Let $\struct {A, \norm {\, \cdot \,} }$ be a unital normed algebra over $\C$ where:

$\map G A = A \setminus \set { {\mathbf 0}_A}$

where $\map G A$ is the group of units of $A$.

Then $A$ is isometrically algebra isomorphic to $\C$.


Proof

Define $\theta : \C \to A$ by:

$\map \theta \lambda = \lambda {\mathbf 1}_A$

for each $\lambda \in \C$.

For $z, w, \lambda \in \C$ we have:

\(\ds \map \theta {z + \lambda w}\) \(=\) \(\ds \paren {z + \lambda w} {\mathbf 1}_A\)
\(\ds \) \(=\) \(\ds z {\mathbf 1}_A + \lambda \paren {w {\mathbf 1}_A}\)
\(\ds \) \(=\) \(\ds \map \theta z + \lambda \map \theta w\)

so $\theta$ is linear.

Further, for $\lambda, \mu \in \C$ we have:

$\map \theta {\lambda \mu} = \paren {\lambda \mu} {\mathbf 1}_A = \paren {\lambda {\mathbf 1}_A} \paren {\mu {\mathbf 1}_A} = \map \theta \lambda \map \theta \lambda$

Hence $\theta$ is an algebra homomorphism.
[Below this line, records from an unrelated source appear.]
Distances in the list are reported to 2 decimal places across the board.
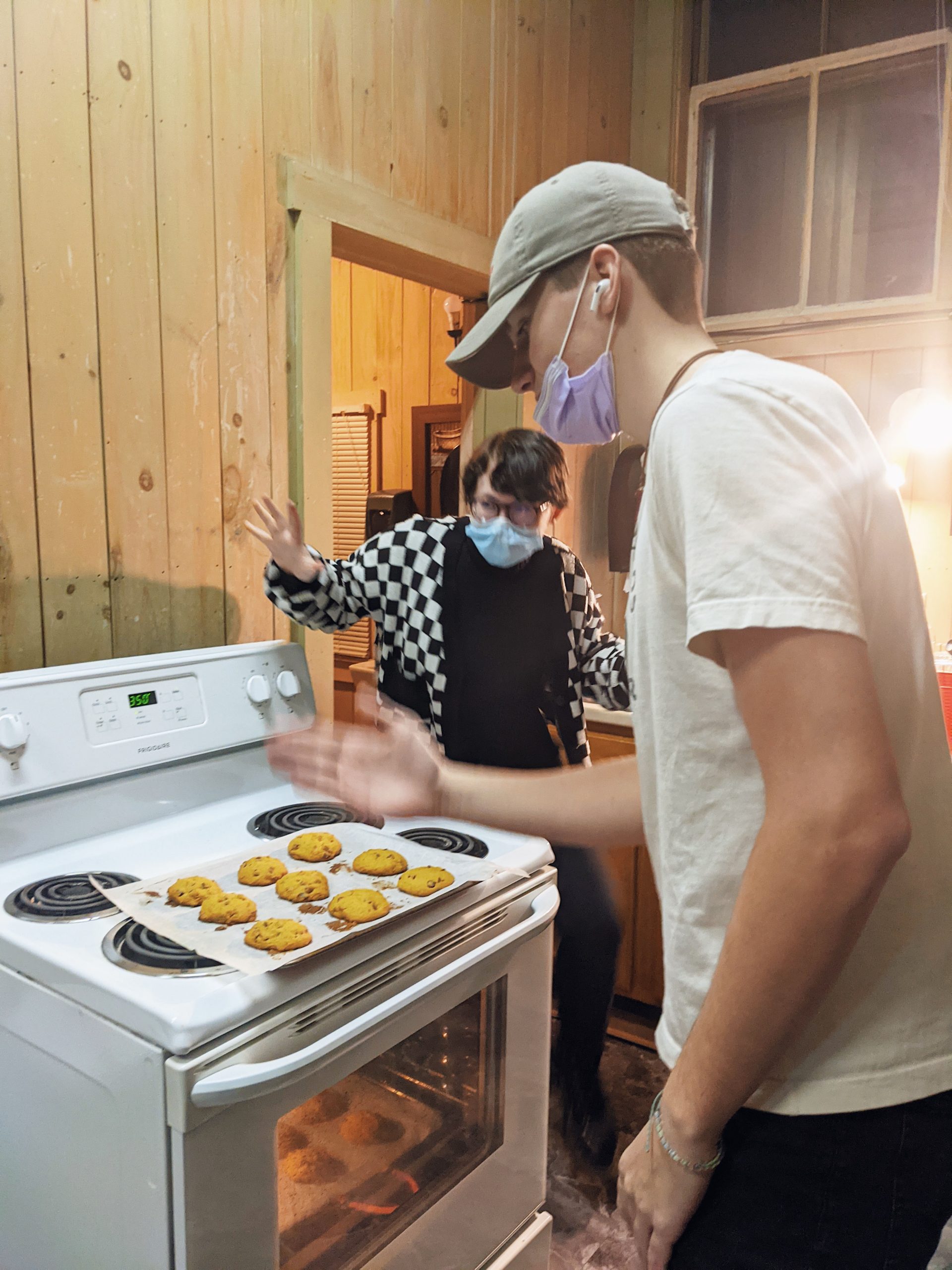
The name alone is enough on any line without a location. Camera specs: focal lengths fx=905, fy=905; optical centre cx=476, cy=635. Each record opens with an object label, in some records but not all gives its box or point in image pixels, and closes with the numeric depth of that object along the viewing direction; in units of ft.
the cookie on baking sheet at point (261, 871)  3.59
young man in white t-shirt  1.75
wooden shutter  11.59
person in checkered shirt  6.23
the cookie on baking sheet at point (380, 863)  3.77
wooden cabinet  8.02
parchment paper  3.06
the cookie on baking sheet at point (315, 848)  3.86
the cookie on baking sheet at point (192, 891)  3.37
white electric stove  2.93
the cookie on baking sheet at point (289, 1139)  3.44
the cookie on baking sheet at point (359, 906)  3.35
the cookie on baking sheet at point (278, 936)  3.09
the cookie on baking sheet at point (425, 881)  3.62
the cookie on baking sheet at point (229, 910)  3.25
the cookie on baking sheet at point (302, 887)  3.48
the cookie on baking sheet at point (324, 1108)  3.50
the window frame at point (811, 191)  8.16
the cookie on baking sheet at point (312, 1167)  3.54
For $\lambda \in \C$, we have:

\(\ds \norm {\map \theta \lambda}\) \(=\) \(\ds \norm {\lambda {\mathbf 1}_A}\)
\(\ds \) \(=\) \(\ds \cmod \lambda \norm { {\mathbf 1}_A}\) Norm Axiom $\text N 2$: Positive Homogeneity
\(\ds \) \(=\) \(\ds \cmod \lambda\) Definition of Unital Normed Algebra

Hence $\theta$ is a isometry.

It remains to show that $\theta$ is surjective.

Let $x \in A$.

From Spectrum of Element of Banach Algebra is Non-Empty: Corollary, we have $\map {\sigma_A} x \ne \O$ where $\map {\sigma_A} x$ is the spectrum of $x$ in $A$.

Let $\lambda \in \map {\sigma_A} x$.

Then $\lambda {\mathbf 1}_A - x \in A \setminus \map G A = \set { {\mathbf 0}_A}$.

Hence we have $x = \lambda {\mathbf 1}_A = \map \theta \lambda$.

That is, $x \in \Img \theta$.

So $\theta$ is surjective.

So $\theta$ is an isometric isomorphism onto $\C$.

Hence $A$ is isometrically isomorphic to $\C$.

$\blacksquare$


Source of Name

This entry was named for Stanisław Mieczysław Mazur and Israel Moiseevich Gelfand.